- WHAT YOU WILL DO:
The range starts at the line containing "02. Dez. 2011" and ends at the last line of the records below. Reproduce those lines exactly.

-------- TASK DATA

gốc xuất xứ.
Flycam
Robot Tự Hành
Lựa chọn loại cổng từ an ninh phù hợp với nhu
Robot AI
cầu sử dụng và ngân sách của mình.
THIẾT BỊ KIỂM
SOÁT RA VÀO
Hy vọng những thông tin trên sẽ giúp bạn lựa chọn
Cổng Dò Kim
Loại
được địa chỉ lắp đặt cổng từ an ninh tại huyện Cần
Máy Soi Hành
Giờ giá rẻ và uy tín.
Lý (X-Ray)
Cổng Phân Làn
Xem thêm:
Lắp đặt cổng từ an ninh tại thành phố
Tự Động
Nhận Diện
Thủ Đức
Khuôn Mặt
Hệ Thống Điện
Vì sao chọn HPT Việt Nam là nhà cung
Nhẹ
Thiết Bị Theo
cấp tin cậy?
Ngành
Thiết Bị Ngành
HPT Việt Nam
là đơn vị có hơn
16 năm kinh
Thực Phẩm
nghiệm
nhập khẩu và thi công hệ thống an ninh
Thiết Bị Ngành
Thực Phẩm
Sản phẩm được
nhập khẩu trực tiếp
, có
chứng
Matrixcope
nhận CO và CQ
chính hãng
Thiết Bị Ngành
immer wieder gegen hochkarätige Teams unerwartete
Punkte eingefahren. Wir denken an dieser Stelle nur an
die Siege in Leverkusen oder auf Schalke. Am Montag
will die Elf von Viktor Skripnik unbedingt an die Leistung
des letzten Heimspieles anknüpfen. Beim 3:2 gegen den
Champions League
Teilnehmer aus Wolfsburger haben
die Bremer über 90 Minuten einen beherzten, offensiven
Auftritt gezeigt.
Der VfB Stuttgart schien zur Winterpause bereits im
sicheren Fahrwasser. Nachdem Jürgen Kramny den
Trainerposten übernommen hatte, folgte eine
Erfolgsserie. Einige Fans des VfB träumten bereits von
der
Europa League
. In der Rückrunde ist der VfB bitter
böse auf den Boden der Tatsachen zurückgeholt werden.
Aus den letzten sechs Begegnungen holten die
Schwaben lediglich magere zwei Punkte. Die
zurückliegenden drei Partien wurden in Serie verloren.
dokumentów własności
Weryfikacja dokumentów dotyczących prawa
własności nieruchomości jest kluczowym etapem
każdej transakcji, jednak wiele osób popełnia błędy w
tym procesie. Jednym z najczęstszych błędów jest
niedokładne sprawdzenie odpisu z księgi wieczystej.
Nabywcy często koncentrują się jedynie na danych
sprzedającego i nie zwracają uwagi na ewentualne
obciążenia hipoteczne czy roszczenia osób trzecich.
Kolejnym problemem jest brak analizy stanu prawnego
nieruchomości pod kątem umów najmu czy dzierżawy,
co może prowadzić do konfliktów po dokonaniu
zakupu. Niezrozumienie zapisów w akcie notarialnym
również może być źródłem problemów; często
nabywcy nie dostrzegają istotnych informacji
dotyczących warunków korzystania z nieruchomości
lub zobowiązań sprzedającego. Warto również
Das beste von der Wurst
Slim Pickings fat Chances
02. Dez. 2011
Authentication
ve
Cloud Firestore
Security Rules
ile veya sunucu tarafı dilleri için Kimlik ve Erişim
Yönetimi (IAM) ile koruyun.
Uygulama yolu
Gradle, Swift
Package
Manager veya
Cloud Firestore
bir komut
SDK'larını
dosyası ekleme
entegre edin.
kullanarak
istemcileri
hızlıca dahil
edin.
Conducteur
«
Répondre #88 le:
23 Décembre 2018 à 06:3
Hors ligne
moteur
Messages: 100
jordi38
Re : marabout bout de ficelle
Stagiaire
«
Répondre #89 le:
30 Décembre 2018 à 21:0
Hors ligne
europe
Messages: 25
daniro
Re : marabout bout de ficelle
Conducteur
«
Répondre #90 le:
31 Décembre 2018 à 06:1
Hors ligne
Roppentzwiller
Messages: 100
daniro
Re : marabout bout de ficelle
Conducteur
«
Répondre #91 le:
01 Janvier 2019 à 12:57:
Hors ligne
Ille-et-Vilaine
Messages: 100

----------------

- TASK RESPONSE:
02. Dez. 2011
Authentication
ve
Cloud Firestore
Security Rules
ile veya sunucu tarafı dilleri için Kimlik ve Erişim
Yönetimi (IAM) ile koruyun.
Uygulama yolu
Gradle, Swift
Package
Manager veya
Cloud Firestore
bir komut
SDK'larını
dosyası ekleme
entegre edin.
kullanarak
istemcileri
hızlıca dahil
edin.
Conducteur
«
Répondre #88 le:
23 Décembre 2018 à 06:3
Hors ligne
moteur
Messages: 100
jordi38
Re : marabout bout de ficelle
Stagiaire
«
Répondre #89 le:
30 Décembre 2018 à 21:0
Hors ligne
europe
Messages: 25
daniro
Re : marabout bout de ficelle
Conducteur
«
Répondre #90 le:
31 Décembre 2018 à 06:1
Hors ligne
Roppentzwiller
Messages: 100
daniro
Re : marabout bout de ficelle
Conducteur
«
Répondre #91 le:
01 Janvier 2019 à 12:57:
Hors ligne
Ille-et-Vilaine
Messages: 100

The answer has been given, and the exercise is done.